NO is a Complete Sentence
Most of my friends have a story to tell about them having difficulty saying NO. It is one of the hardest sentences to utter to some, and it takes guts to say it with conviction.
I can attest to how difficult it is to say NO. As a result, it takes a toll on me. Either I have found a way to work around these extra hassles and I have just become accustomed to them, or I am just too accommodating to even care.
But regardless if we can entertain the extra tasks unnecessarily placed on our shoulders, we should let people around us understand that NO is a complete sentence. It is not a suggestion, but a statement. It is a boundary, a demarkation. It means we are serious, and people should respect that.
People should respect your boundaries
We should never be at the mercy of the people around us. Even our bosses are our bosses only within the 8-hour window (assuming the nature of your work calls for such). Beyond that is our time. We should consider it sacred and don't let anyone take it for granted. It should be ours to enjoy, keep, and use for our benefit.
When people try to invade your boundary, a stern no should be a default response. When we allow them to trample on our boundaries, we will soon find them comfortable in doing so. That's disrespect we allowed to happen.
Don't feel guilty saying NO
The reason we hesitate to turn down requests from people is that we think we are being insensitive, unhelpful, and inconsiderate of their needs. There are times when it is in our ability to help, and we should do so. But when it becomes too much for us to handle, we should not feel guilty saying NO, NEXT TIME, or SORRY, I CAN'T.
We are not becoming less of a human if we refuse to help someone just because we are unable to. There is a difference between being unable to help, and unwillingness to help. Our refusal must be prompted by our respect for our boundaries and peace, not by selfishness or apathy.
Helping is different from enabling
When we say enabling, this is taken from a negative context. Being helpful is different from being an enabler. We help people who are in need. But we enable people when they ask for help even if they are capable of doing things on their own.
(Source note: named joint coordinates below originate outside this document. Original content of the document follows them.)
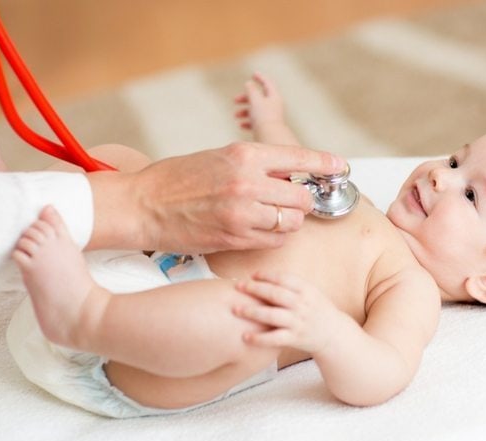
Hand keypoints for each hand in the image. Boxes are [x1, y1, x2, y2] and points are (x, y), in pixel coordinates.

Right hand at [87, 141, 345, 252]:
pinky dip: (275, 238)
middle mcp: (248, 182)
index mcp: (245, 154)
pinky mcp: (234, 238)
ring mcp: (242, 213)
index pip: (300, 158)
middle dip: (303, 201)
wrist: (144, 204)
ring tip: (275, 218)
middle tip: (295, 202)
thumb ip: (256, 164)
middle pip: (302, 197)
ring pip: (291, 223)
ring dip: (289, 222)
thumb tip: (289, 171)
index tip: (342, 167)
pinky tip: (261, 230)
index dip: (326, 164)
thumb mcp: (220, 157)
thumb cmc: (180, 178)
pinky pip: (273, 241)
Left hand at [232, 270, 340, 353]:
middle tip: (238, 286)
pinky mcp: (296, 338)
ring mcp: (299, 322)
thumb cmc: (317, 311)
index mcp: (307, 290)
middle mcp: (303, 304)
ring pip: (273, 315)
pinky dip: (260, 338)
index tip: (252, 275)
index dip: (267, 275)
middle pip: (276, 294)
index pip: (284, 278)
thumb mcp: (310, 293)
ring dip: (253, 311)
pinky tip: (245, 337)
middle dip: (255, 289)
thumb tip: (264, 276)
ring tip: (236, 309)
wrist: (334, 335)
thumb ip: (292, 286)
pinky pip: (275, 338)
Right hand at [234, 72, 284, 131]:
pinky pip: (256, 122)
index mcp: (274, 97)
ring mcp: (270, 117)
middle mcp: (274, 106)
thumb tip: (248, 84)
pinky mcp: (267, 128)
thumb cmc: (263, 117)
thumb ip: (251, 90)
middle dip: (245, 98)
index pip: (268, 84)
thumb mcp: (255, 100)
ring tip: (236, 116)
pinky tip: (241, 125)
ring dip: (244, 112)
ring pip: (255, 111)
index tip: (253, 74)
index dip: (261, 78)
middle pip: (258, 98)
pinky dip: (248, 122)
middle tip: (234, 100)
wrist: (270, 138)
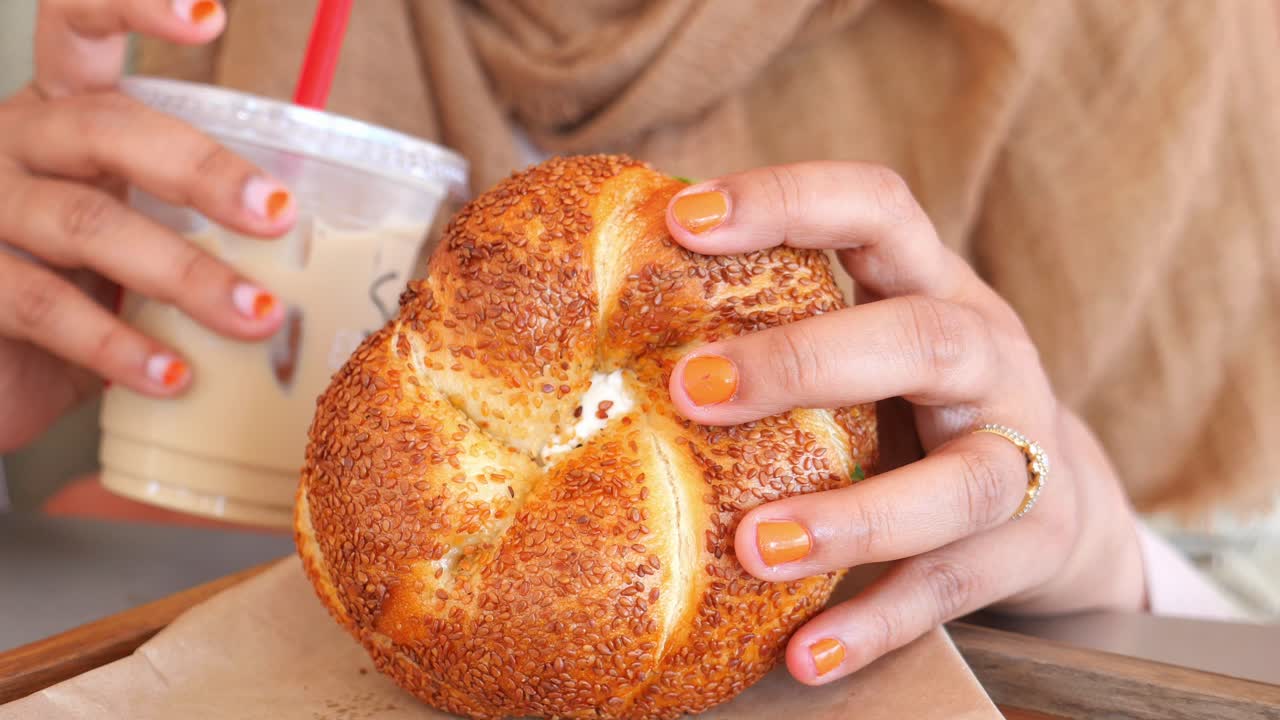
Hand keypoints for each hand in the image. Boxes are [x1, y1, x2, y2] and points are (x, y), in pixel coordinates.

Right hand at [0, 0, 294, 452]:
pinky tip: (176, 376)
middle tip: (277, 214)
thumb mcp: (140, 246)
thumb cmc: (82, 295)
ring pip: (85, 223)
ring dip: (184, 275)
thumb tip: (326, 259)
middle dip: (201, 170)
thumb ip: (201, 231)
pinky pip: (47, 308)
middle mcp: (17, 145)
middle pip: (105, 128)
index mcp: (66, 116)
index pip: (80, 25)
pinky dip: (119, 346)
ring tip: (258, 318)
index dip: (134, 6)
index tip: (212, 17)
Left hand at [664, 163, 1145, 683]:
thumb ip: (782, 321)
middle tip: (691, 389)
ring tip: (754, 547)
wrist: (1063, 499)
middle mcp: (989, 355)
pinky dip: (878, 622)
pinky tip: (805, 655)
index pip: (875, 207)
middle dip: (804, 361)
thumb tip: (612, 315)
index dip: (787, 200)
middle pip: (921, 339)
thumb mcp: (868, 344)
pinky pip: (954, 589)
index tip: (682, 218)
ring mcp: (1024, 454)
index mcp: (934, 284)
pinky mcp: (1030, 547)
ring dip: (855, 516)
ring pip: (960, 482)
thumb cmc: (917, 404)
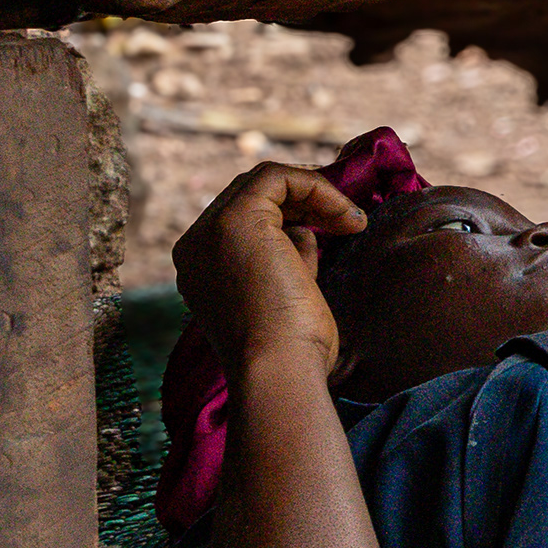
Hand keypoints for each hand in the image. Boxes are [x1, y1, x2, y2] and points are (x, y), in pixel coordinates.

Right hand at [174, 156, 371, 376]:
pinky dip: (316, 186)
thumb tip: (307, 232)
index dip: (292, 218)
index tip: (333, 231)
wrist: (277, 370)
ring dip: (316, 195)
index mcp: (201, 268)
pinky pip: (277, 177)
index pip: (244, 222)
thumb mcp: (285, 295)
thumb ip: (286, 259)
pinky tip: (345, 216)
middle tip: (347, 222)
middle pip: (252, 198)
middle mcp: (196, 246)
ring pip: (264, 184)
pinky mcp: (237, 219)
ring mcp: (211, 230)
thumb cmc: (289, 350)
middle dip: (305, 203)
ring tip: (351, 223)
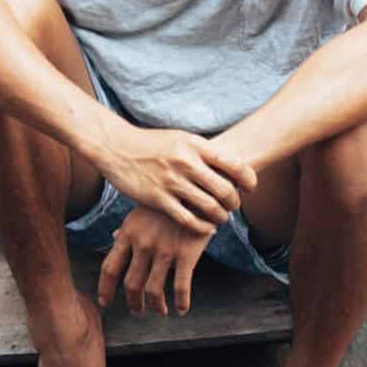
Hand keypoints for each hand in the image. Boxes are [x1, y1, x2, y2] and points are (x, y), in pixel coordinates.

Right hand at [94, 120, 256, 233]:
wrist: (116, 147)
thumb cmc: (151, 144)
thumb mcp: (180, 138)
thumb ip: (203, 151)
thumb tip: (230, 164)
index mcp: (195, 145)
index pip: (235, 164)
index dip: (249, 180)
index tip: (250, 188)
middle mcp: (186, 163)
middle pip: (226, 190)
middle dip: (235, 203)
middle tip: (233, 207)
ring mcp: (172, 182)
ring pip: (210, 208)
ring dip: (221, 218)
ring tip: (221, 219)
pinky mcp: (158, 199)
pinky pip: (189, 220)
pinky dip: (203, 227)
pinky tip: (206, 228)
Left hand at [97, 207, 212, 316]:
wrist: (198, 188)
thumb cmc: (168, 199)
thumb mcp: (142, 209)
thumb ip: (128, 226)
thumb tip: (114, 237)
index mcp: (128, 233)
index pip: (109, 267)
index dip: (105, 289)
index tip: (105, 302)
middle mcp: (143, 244)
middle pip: (131, 284)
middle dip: (133, 303)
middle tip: (137, 311)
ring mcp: (165, 250)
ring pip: (154, 291)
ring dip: (156, 306)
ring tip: (161, 311)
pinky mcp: (187, 254)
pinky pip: (181, 287)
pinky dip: (181, 302)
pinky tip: (182, 309)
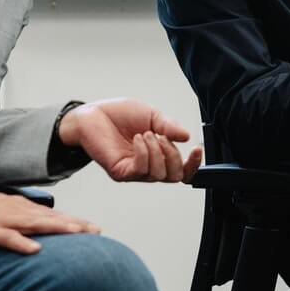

We should think twice about helping people who are strong enough and capable enough of providing for their needs. If they are just being lazy and are just taking advantage of your benevolence. They are easy to spot. Sometimes, they appeal to your emotions. Once or twice, we may fall prey to their schemes. But later on, we'll see how they try to manipulate people on their bidding so they can get what they want. Beware.
We help people who are in genuine need. We are like planting on good soil, and not in some place where your help will be wasted. Don't enable people's laziness. Watch out for their schemes.
Why we should say NO
Saying NO means we respect ourselves - our time, our resources, our relationships, everything that matters to us. When we say yes to everything, we are limiting ourselves to something better. But when we say NO to unnecessary things, we are giving ample space for our hearts and hands to handle some of the best things this life has to offer. Learn to differentiate from what's important. Prioritize what's significant. Not everything that passes before us needs to be entertained.
Very well said Marts. We need to say NO, I can't, I'm sorry if needed. I learn to say No to people who learn to abuse my goodness.